With pictures excluded, copy word for word the lines in the data below from the line containing "neck: (1132, 760)" through the line containing "right hip: (940, 583)".
── Records shown
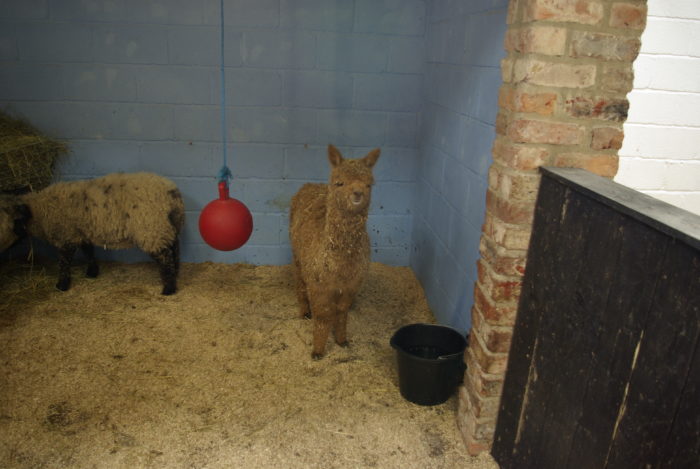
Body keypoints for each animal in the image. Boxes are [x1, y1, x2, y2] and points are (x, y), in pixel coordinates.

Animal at [0, 172, 183, 294]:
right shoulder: (81, 232)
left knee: (165, 257)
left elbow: (64, 263)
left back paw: (169, 288)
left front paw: (62, 285)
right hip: (168, 226)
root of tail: (171, 194)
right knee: (174, 248)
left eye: (13, 221)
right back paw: (176, 273)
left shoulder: (67, 235)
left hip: (151, 229)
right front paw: (92, 272)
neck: (41, 210)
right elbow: (88, 251)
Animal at [288, 144, 380, 356]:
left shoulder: (350, 286)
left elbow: (341, 313)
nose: (357, 193)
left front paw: (342, 340)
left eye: (368, 184)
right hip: (298, 255)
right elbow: (323, 315)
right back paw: (304, 312)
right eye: (340, 183)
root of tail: (310, 185)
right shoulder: (319, 284)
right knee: (299, 280)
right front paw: (317, 351)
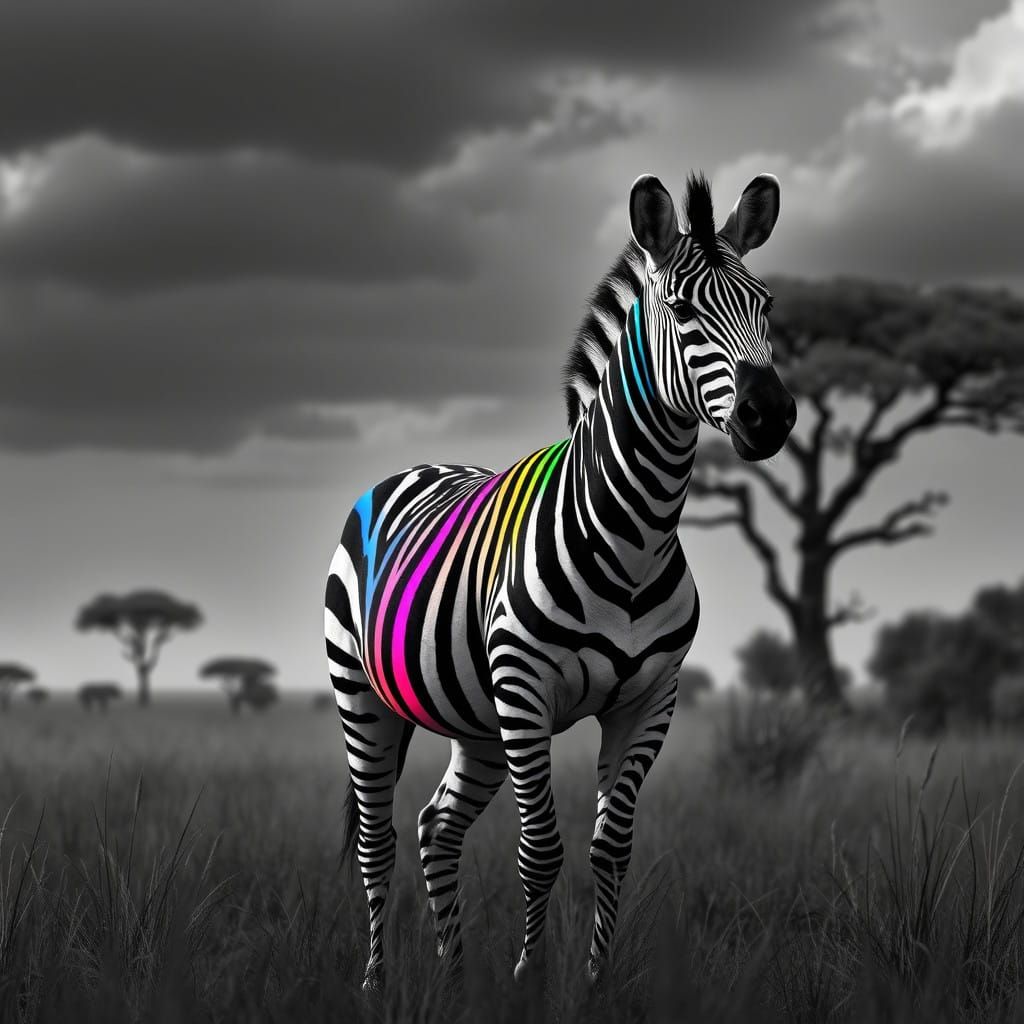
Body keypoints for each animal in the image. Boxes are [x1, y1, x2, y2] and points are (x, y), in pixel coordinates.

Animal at [325, 170, 795, 990]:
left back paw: (454, 977)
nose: (771, 416)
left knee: (435, 826)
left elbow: (612, 849)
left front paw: (593, 982)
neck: (637, 534)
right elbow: (540, 850)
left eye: (765, 304)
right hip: (364, 695)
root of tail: (409, 467)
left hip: (478, 723)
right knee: (377, 838)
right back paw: (378, 982)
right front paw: (528, 983)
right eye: (682, 311)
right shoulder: (525, 687)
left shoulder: (651, 698)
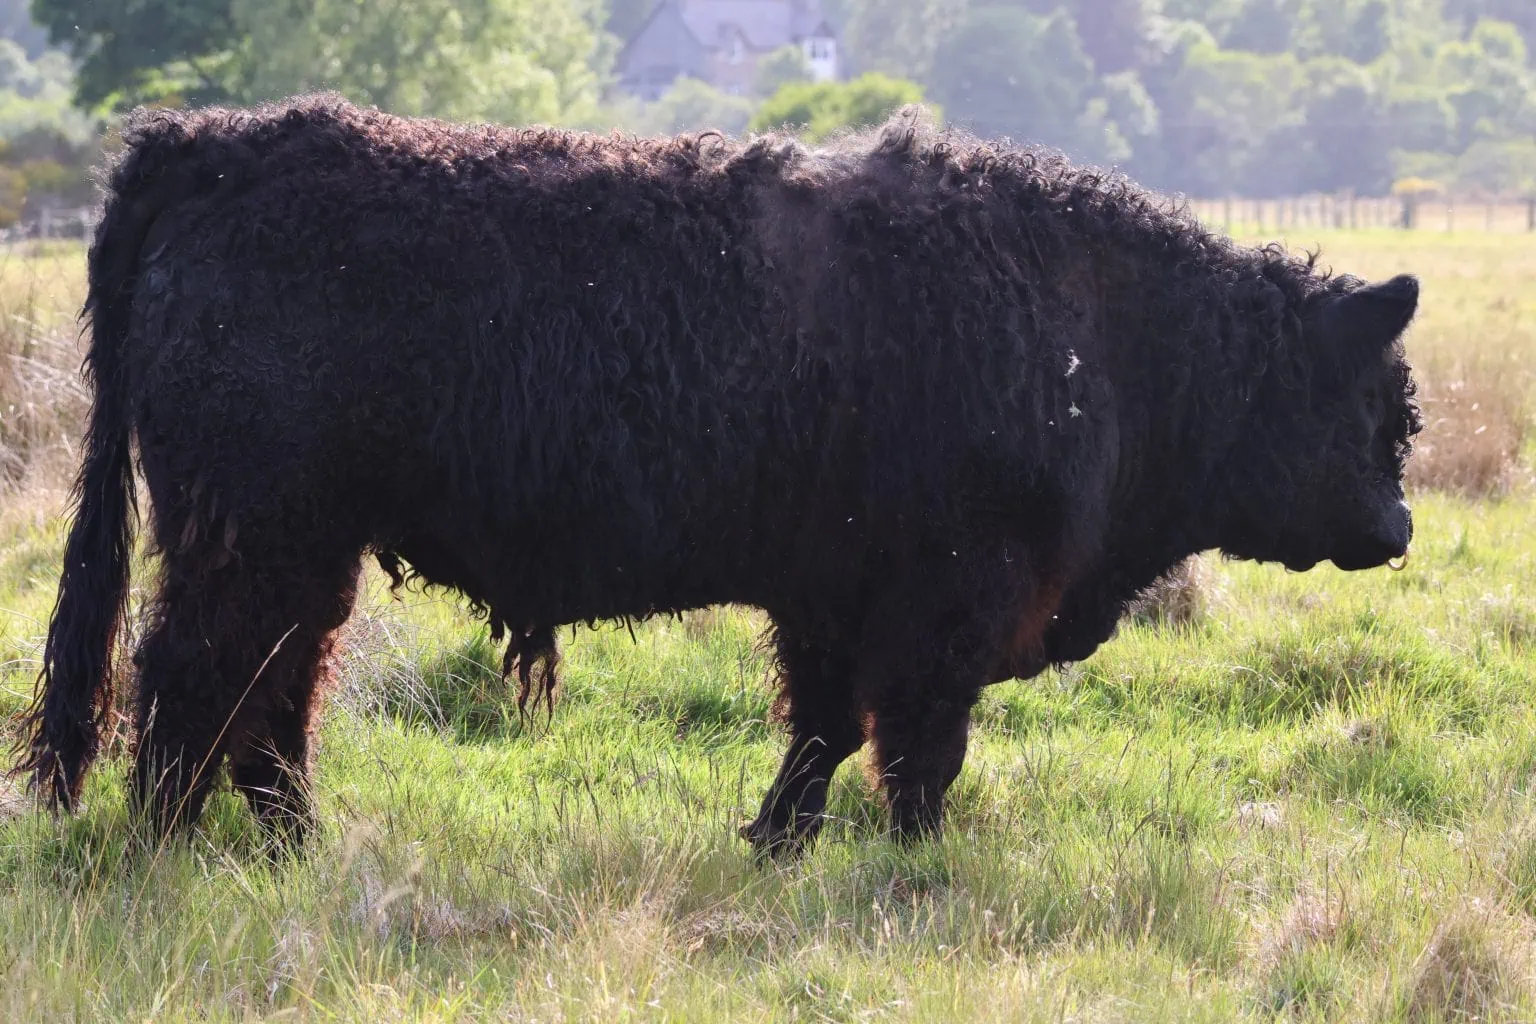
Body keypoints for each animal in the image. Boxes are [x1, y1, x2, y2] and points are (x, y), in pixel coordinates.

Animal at [13, 96, 1420, 857]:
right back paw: (166, 847)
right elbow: (919, 748)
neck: (1104, 331)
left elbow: (823, 729)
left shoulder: (835, 596)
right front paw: (913, 869)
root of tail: (211, 142)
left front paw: (776, 844)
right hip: (258, 536)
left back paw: (293, 849)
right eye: (1378, 410)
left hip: (300, 547)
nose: (1402, 526)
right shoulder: (946, 601)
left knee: (267, 696)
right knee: (194, 683)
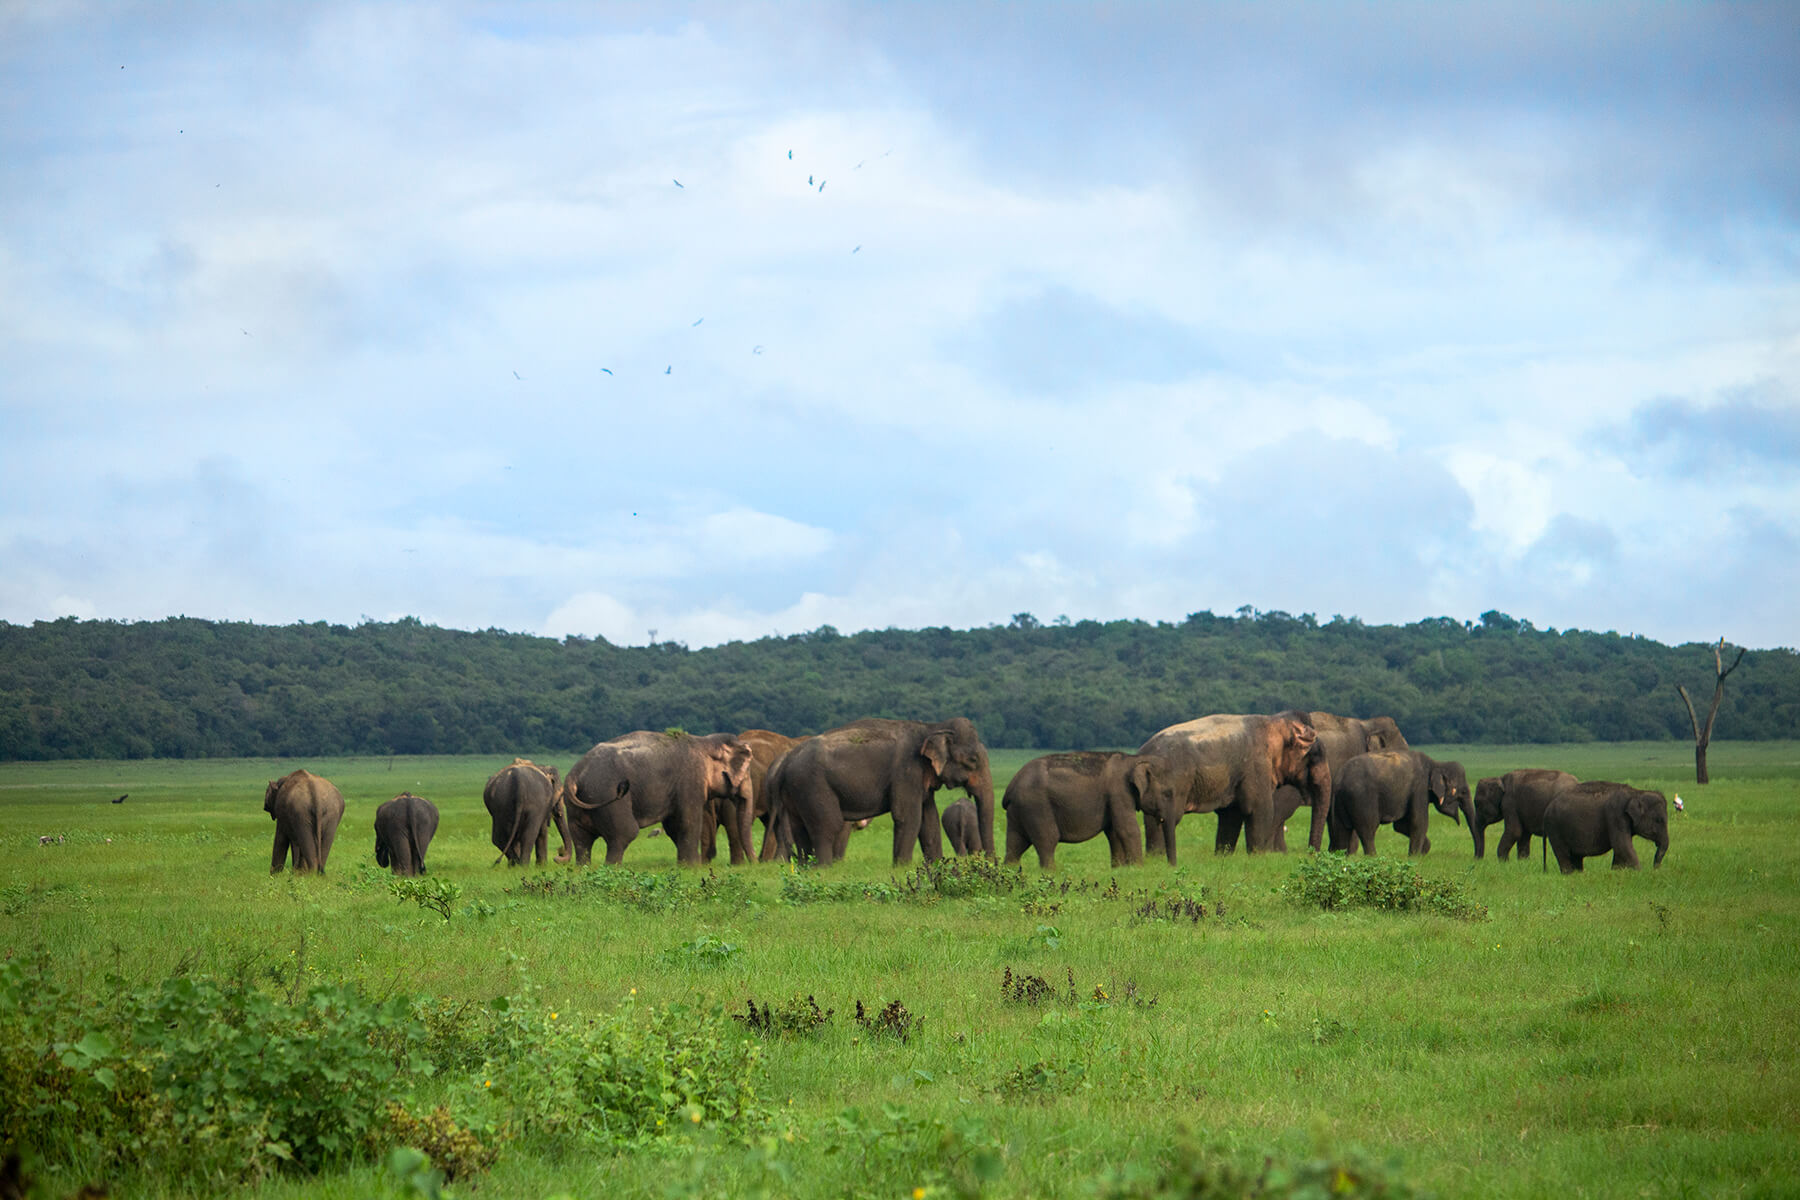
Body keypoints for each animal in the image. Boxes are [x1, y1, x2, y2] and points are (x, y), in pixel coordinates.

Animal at [565, 726, 756, 867]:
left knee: (582, 840)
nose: (755, 863)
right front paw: (693, 868)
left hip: (577, 806)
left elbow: (673, 826)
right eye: (747, 770)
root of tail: (575, 773)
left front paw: (686, 866)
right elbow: (688, 822)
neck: (703, 741)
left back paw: (583, 868)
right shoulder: (690, 781)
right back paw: (612, 868)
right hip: (606, 795)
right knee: (625, 833)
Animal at [763, 719, 1000, 867]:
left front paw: (935, 865)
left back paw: (807, 867)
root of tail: (787, 760)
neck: (931, 727)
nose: (990, 865)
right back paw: (824, 868)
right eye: (973, 760)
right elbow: (909, 817)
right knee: (827, 825)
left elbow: (929, 818)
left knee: (799, 828)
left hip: (796, 791)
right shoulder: (907, 771)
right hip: (813, 786)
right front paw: (902, 867)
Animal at [1000, 755, 1166, 867]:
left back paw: (1010, 872)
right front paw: (1138, 868)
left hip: (1018, 810)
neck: (1132, 760)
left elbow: (1113, 832)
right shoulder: (1120, 792)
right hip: (1036, 806)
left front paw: (1119, 870)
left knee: (1015, 844)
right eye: (1167, 793)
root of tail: (1010, 787)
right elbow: (1127, 829)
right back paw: (1051, 874)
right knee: (1047, 840)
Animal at [1137, 708, 1324, 859]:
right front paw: (1258, 858)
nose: (1310, 855)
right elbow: (1260, 810)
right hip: (1172, 784)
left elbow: (1231, 814)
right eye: (1314, 757)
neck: (1271, 721)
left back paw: (1156, 859)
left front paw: (1222, 857)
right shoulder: (1256, 766)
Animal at [1332, 744, 1468, 859]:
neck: (1436, 763)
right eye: (1462, 792)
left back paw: (1341, 858)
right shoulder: (1420, 788)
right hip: (1361, 798)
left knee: (1341, 830)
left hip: (1338, 801)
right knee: (1368, 829)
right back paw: (1373, 858)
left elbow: (1400, 826)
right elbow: (1419, 822)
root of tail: (1340, 779)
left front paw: (1423, 851)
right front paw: (1415, 857)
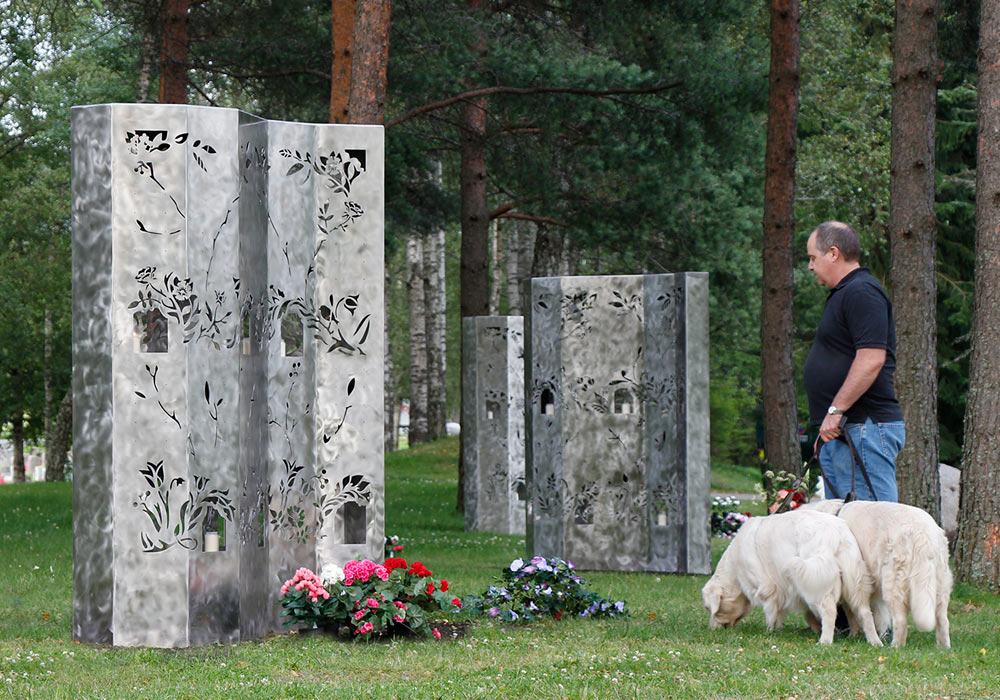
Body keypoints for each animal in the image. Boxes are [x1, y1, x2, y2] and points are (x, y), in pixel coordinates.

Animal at [700, 508, 880, 644]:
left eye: (709, 608)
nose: (711, 629)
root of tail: (836, 534)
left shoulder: (766, 587)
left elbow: (771, 611)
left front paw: (770, 630)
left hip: (816, 583)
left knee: (829, 611)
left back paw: (825, 642)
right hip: (854, 584)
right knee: (863, 612)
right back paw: (869, 640)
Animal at [804, 500, 952, 648]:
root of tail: (922, 535)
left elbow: (852, 612)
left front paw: (855, 634)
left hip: (893, 584)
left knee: (900, 620)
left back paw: (895, 646)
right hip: (940, 583)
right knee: (942, 619)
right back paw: (943, 647)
────
* **Output of the exercise**
neck: (1132, 760)
left elbow: (1113, 832)
right shoulder: (1120, 792)
right hip: (1036, 806)
left front paw: (1119, 870)
left knee: (1015, 844)
right eye: (1167, 793)
root of tail: (1010, 787)
right elbow: (1127, 829)
right back paw: (1051, 874)
right knee: (1047, 840)
Animal at [1137, 708, 1324, 859]:
right front paw: (1258, 858)
nose: (1310, 855)
right elbow: (1260, 810)
right hip: (1172, 784)
left elbow: (1231, 814)
right eye: (1314, 757)
neck: (1271, 721)
left back paw: (1156, 859)
left front paw: (1222, 857)
right shoulder: (1256, 766)
Animal at [1332, 744, 1468, 859]:
neck: (1436, 763)
right eye: (1462, 792)
left back paw: (1341, 858)
right shoulder: (1420, 788)
right hip: (1361, 798)
left knee: (1341, 830)
left hip: (1338, 801)
right knee: (1368, 829)
right back paw: (1373, 858)
left elbow: (1400, 826)
right elbow: (1419, 822)
root of tail: (1340, 779)
left front paw: (1423, 851)
right front paw: (1415, 857)
Body keypoints for each animal in the image. Boxes are [x1, y1, x2, y2] and points are (x, y), in pixel coordinates.

Animal at [700, 508, 880, 644]:
left eye: (709, 608)
nose: (711, 629)
root of tail: (836, 534)
left shoulder: (766, 587)
left elbow: (771, 611)
left front paw: (770, 630)
left hip: (816, 583)
left knee: (829, 611)
left back paw: (825, 642)
right hip: (854, 584)
right knee: (863, 612)
right back paw: (869, 640)
Animal at [804, 500, 952, 648]:
root of tail: (922, 535)
left elbow: (852, 612)
left front paw: (855, 634)
left hip: (893, 584)
left knee: (900, 620)
left back paw: (895, 646)
right hip: (940, 583)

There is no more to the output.